Patch testing is a procedure that helps your dermatologist to identity the exact substance that you are allergic to. During the test, pieces of tapes will be plastered on the back for 48 hours. (Fig. 3) You will return at 72 hours and/or one week later to determine if there is any allergic test reaction. You will be tested to specially prepared patch test material and also to your own cosmetic products. After the evaluation, you can then be given appropriate advice as to which substance you must avoid in future.

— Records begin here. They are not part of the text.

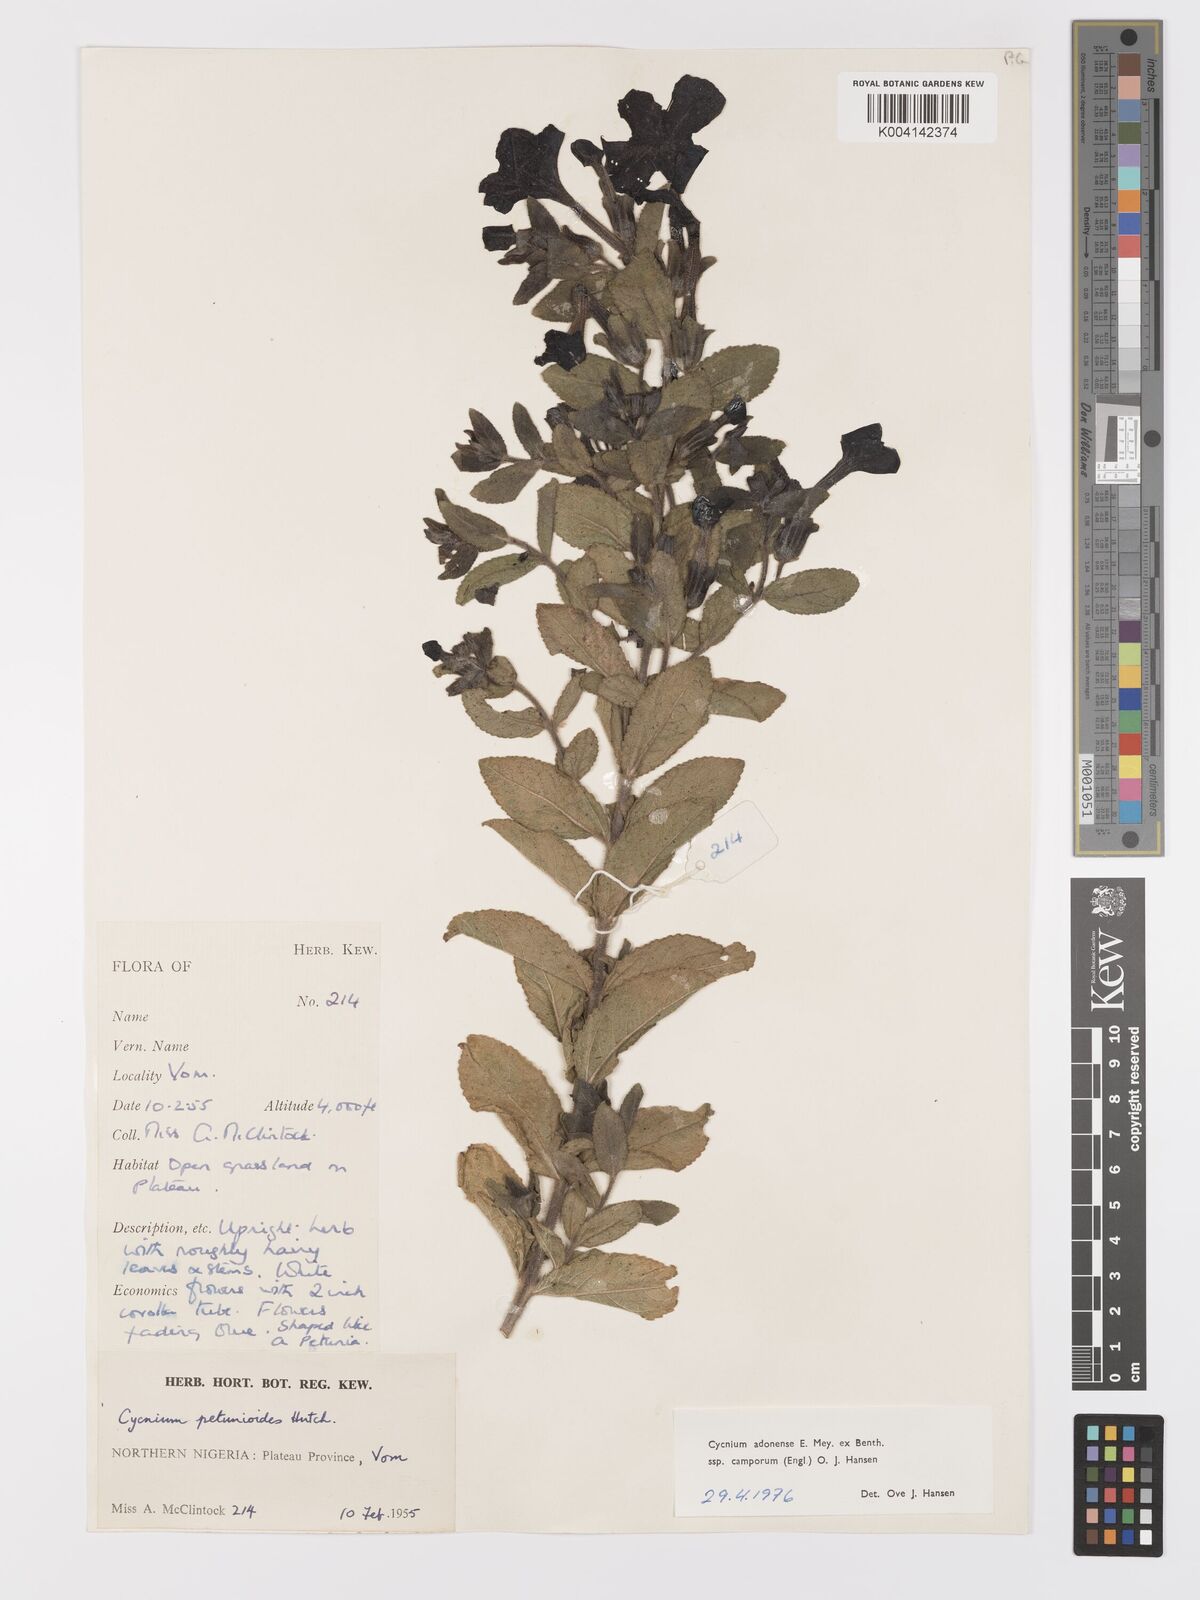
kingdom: Plantae
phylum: Tracheophyta
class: Magnoliopsida
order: Lamiales
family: Orobanchaceae
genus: Cycnium
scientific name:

Can cosmetics cause pimples?
Acne or pimples can occur in patients who may or may not have past history of adolescent pimples. Some cosmetics, e.g. foundation and moisturizer which are left on the skin for long period of time can cause comedones ("blackheads" or "whiteheads") and inflamed pimples to appear. (Fig. 4) Patients with cosmetic induced pimples are treated in the same way, as with all other ordinary pimples, i.e. appropriate creams/gels with or without oral medication, depending on the severity. Patients should preferably stop using any cosmetics till the skin improves. However, if the patient is uncomfortable with the blemishes on the skin during the healing process, they should use oil-free or low oil-content cosmetics.
Hair cosmetics (hair-dyes):
Hair-dye allergy is one of the commonest causes of cosmetic dermatitis in men and women. Some individuals are able to dye their hair initially without any problem, but may suddenly develop an allergy to the dye after repeated dyeing of hair. The face, ears and neck are often affected. (Fig. 5) The substance that often causes an allergy to hair-dye is para-phenylenediamine (PPD). It can be found in almost all brands of permanent hair dyes. Those who are allergic to PPD hair dyes must avoid all synthetic chemical hair dyes. The only suitable substitute here is Henna vegetable dye or metal pigment dyes.
Sunscreens protect our skin from sun damage. However it can also cause skin problems.
Besides being sold commercially as sun-blocking agents, they are also incorporated into numerous cosmetic products, like lipsticks and facial foundation.
Sunscreens can cause irritant contact dermatitis, allergic contact dermatitis and also photo-allergic contact dermatitis. Photo-allergic dermatitis differs from allergic contact dermatitis, as the rash occurs only after the skin comes into direct exposure with the combination of the allergic substance and sunlight. (Fig. 6)
All chemical sunscreens have the potential of causing photo-allergic dermatitis. Physical sunscreen, like titanium dioxide, does not cause this problem.
You should consult a dermatologist for skin patch test if you suspect that you have sunscreen allergy. After the patch test, your dermatologist should be able to advise you on the type of sunscreen that you can use.